But forcing the Shining Path out of the coca-producing regions would not necessarily reduce drug trafficking. There is bountiful evidence of military officers' profiteering from the drug trade, suggesting that coca growers and traffickers would merely direct their payoffs to a different set of people once the guerrillas are driven out of a region.

George Bush's drug warriors seem to believe that having an authoritarian government in Peru presents new and welcome opportunities. A more streamlined government might have more of the political will necessary to combat a major cash crop. With the military unrestrained and sharing leadership of the country, perhaps more significant damage can be inflicted on traffickers.

BUT the real priority for President Alberto Fujimori is eliminating the Shining Path. With his decision to withdraw US Green Berets who were training the police and military but to keep the DEA in Peru, President Bush appears to be signaling that the US will stand by Mr. Fujimori in this battle, but only if his government commits to fighting drugs as well.

Sticking by the new Peruvian government, mainly in hopes of fighting drugs more effectively, would be an absurd strategy. It would also show that the US president does not understand how his policies encouraged Fujimori's tyranny, nor does he see how the drug war could draw the US into the Peruvian civil war and help push Peru towards a totalitarian Maoist regime.

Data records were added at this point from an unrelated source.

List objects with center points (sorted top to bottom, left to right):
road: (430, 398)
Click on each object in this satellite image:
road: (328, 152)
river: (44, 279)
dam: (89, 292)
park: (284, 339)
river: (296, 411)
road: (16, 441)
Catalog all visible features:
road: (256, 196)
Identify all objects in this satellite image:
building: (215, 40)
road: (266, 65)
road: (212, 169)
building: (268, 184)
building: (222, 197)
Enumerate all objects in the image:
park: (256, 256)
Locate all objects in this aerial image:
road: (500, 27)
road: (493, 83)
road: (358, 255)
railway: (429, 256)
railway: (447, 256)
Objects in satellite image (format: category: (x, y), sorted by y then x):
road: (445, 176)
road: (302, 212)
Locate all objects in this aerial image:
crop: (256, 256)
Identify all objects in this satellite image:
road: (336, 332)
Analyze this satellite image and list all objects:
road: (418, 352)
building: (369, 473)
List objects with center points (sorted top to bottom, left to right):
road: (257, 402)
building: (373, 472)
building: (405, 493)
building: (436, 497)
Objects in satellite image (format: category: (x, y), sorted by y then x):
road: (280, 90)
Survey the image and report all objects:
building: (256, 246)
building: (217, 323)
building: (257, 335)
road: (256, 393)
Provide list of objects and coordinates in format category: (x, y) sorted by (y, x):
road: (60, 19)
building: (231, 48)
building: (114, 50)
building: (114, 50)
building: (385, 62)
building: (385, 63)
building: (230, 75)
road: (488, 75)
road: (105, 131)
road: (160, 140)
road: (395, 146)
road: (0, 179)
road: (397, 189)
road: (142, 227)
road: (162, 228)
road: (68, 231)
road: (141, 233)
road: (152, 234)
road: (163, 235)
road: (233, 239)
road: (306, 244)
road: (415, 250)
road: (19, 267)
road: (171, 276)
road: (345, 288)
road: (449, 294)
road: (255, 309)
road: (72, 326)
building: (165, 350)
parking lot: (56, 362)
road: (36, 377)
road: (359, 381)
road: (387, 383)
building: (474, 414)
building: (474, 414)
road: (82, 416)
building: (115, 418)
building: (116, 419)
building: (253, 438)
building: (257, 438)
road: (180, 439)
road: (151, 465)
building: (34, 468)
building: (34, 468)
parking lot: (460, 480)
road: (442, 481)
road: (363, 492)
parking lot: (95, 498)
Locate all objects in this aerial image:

How did the Bush administration's emphasis on a militaristic drug war help create the conditions for a coup? The Andean Strategy moved financial aid toward the military and away from the urgent economic needs of Peruvians, provided the Shining Path with opportunities to win the hearts and minds of peasants, created opportunities for military and governmental corruption, and strengthened the hand of the military against civilian institutions.

In view of the threat posed by an increased US commitment to the drug war in Peru at a time of civil war and the slim returns thus far from the Andean drug war, the US should be rethinking the entire militaristic approach to drug control abroad. The current approach fails to recognize that for over a million Andean peasants, coca growing means the difference between subsistence and starvation. The Bush administration is using the machinery of war for an economic fight.

Though the Shining Path's numbers are small, the guerrillas now control a reported one-fifth of the country. The US-led drug war plays into the Shining Path's hands by threatening to deprive peasants of a source of income and by looking distinctly like Yankee imperialism. The guerrillas could score a public relations victory and force difficult decisions in Washington by killing a US drug agent.

The drug war has already contributed to the one action the guerrillas have eagerly awaited for more than a decade: the end of democratic legitimacy for the Peruvian government. The Bush administration's failure to recognize the consequences of its drug war threatens to help the Shining Path even more in the future.

It is time to reevaluate the drug war in Peru before more American lives are lost or the US finds itself overly committed to the new government's counterinsurgency campaign.